I recently read the article by Denberg, et al on the relationship of subjective neuropsychiatric complaints to cognitive systemic lupus erythematosus (SLE). The authors conclude rightly that "minor" neuropsychiatric symptoms "may be sufficient to raise suspicion of subclinical nervous system involvement" even when standard objective tests are negative or equivocal.
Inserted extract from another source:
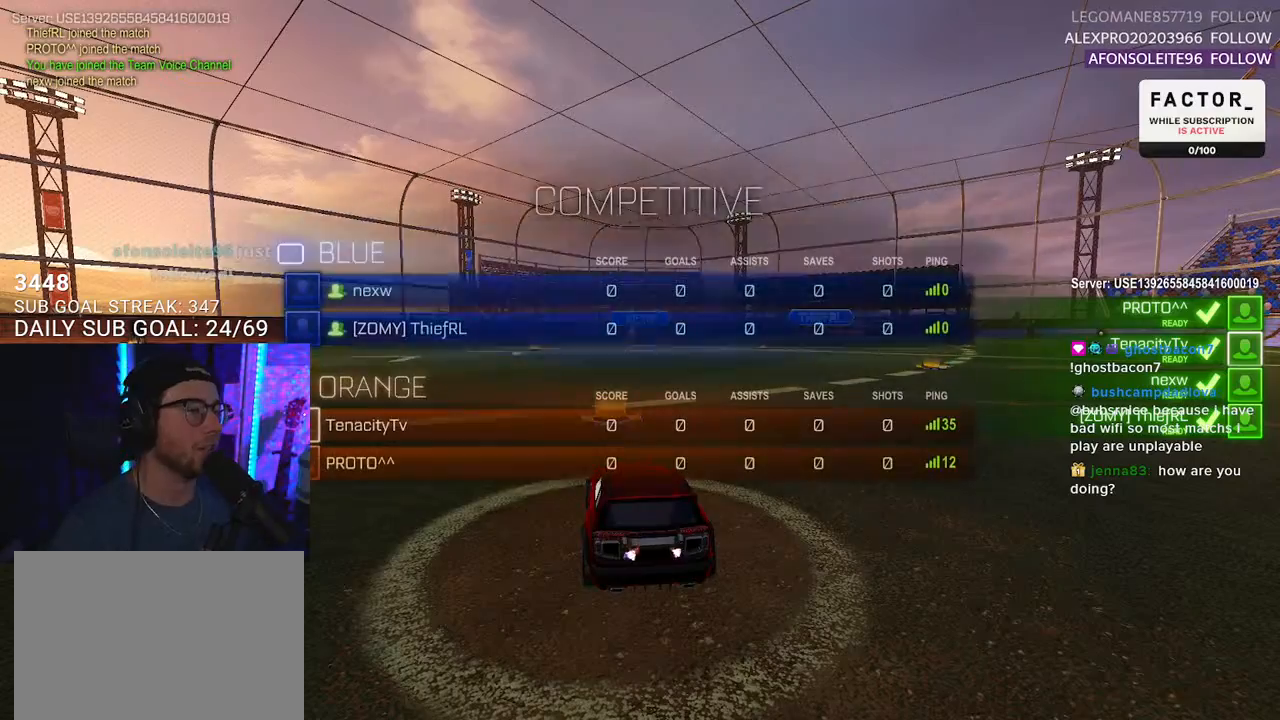
{"buttons": ["R2", "R3"], "left_stick": "center", "right_stick": "center", "events": [[317, "R3", "down"], [367, "R3", "up"], [450, "R3", "down"]]}
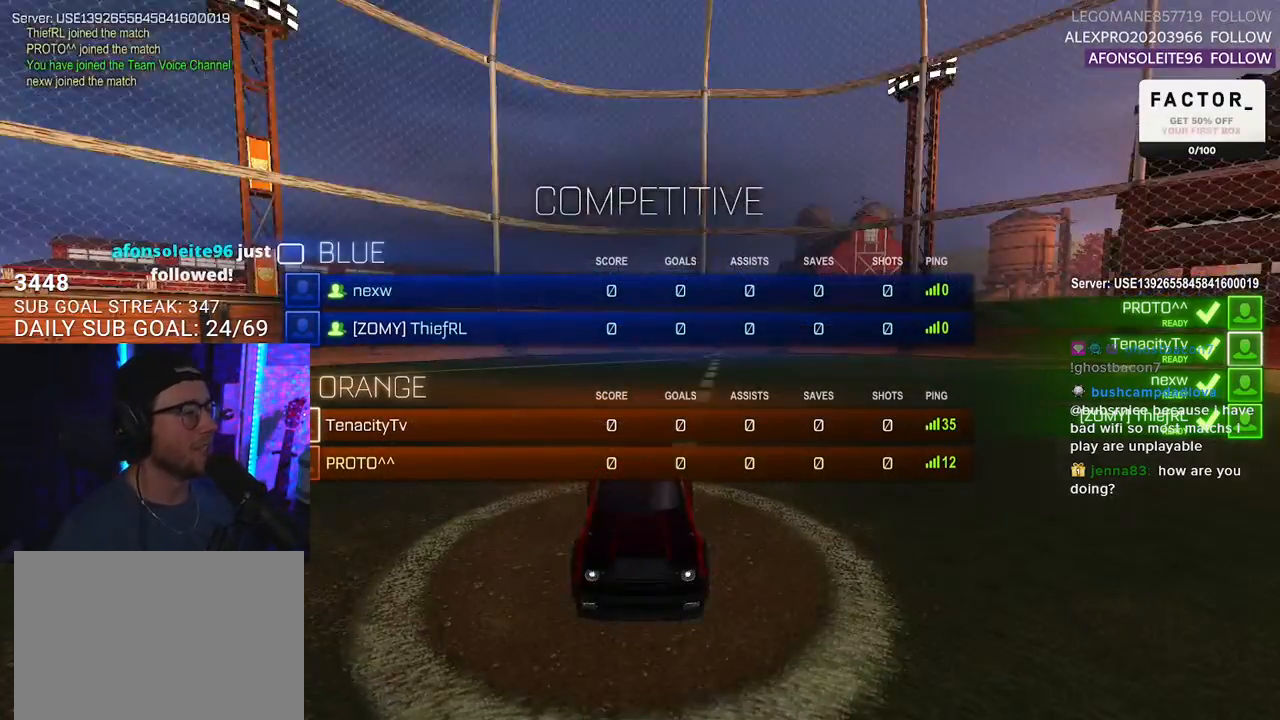
{"buttons": ["R2"], "left_stick": "center", "right_stick": "center", "events": [[17, "R3", "up"]]}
This view certainly agrees with what I see clinically in my practice. However, the position put forth by the authors should not be limited only to SLE but also to any illness. I am referring in particular to fibromyalgia, where patients often complain of problems with memory, concentration, etc. While it is not practical to obtain brain SPECT scans and other sophisticated objective tests in most fibromyalgia patients, the credibility of such patients should not be challenged since their symptoms, while seeming to be "soft" to us, may be incredibly disturbing to the patient.

 

THOMAS J. ROMANO, MD, PhD, FACP, 205 North Fifth Street, Martins Ferry, Ohio 43935, USA.

REFERENCE

1. Denburg SD, Stewart KE, Hart LE, Denburg JA. How "soft" are soft neurological signs? The relationship of subjective neuropsychiatric complaints to cognitive function in systemic lupus erythematosus. J Rheumatol 2003; 30:1006-10.

 

Dr. Denburg replies

To the Editor:

Dr. Romano writes, 'The authors conclude that minor neuropsychiatric symptoms "may be sufficient to raise suspicion of subclinical nervous system involvement" even when standard objective tests are negative or equivocal.'

While Dr. Romano's support is welcome, I would note that the conclusion that he cites, drawn from the article's Abstract, reads as follows: "minor NP symptoms and, in particular, a small subset of subjective complaints may be sufficient to raise suspicion of subclinical nervous system involvement in the absence of clinically evident NP-SLE." The intent of the article was to validate the subjective symptoms against objective tests, in this case cognitive tests. Our conclusion was based on data showing that increased subjective complaints were significantly associated with reduced function on these standard objective cognitive tests.

It may be the case that subjective complaints that cannot be validated objectively should be taken seriously in the clinical setting; however, the point of the article was to validate these complaints against objective tests considered to reflect nervous system integrity.

SUSAN D. DENBURG, PhD, CPsych, Professor, Psychiatry and Behavioural Neurosciences, Faculty of Health Sciences, McMaster University, 1200 Main Street West, Hamilton, Ontario L8N 3Z5, Canada.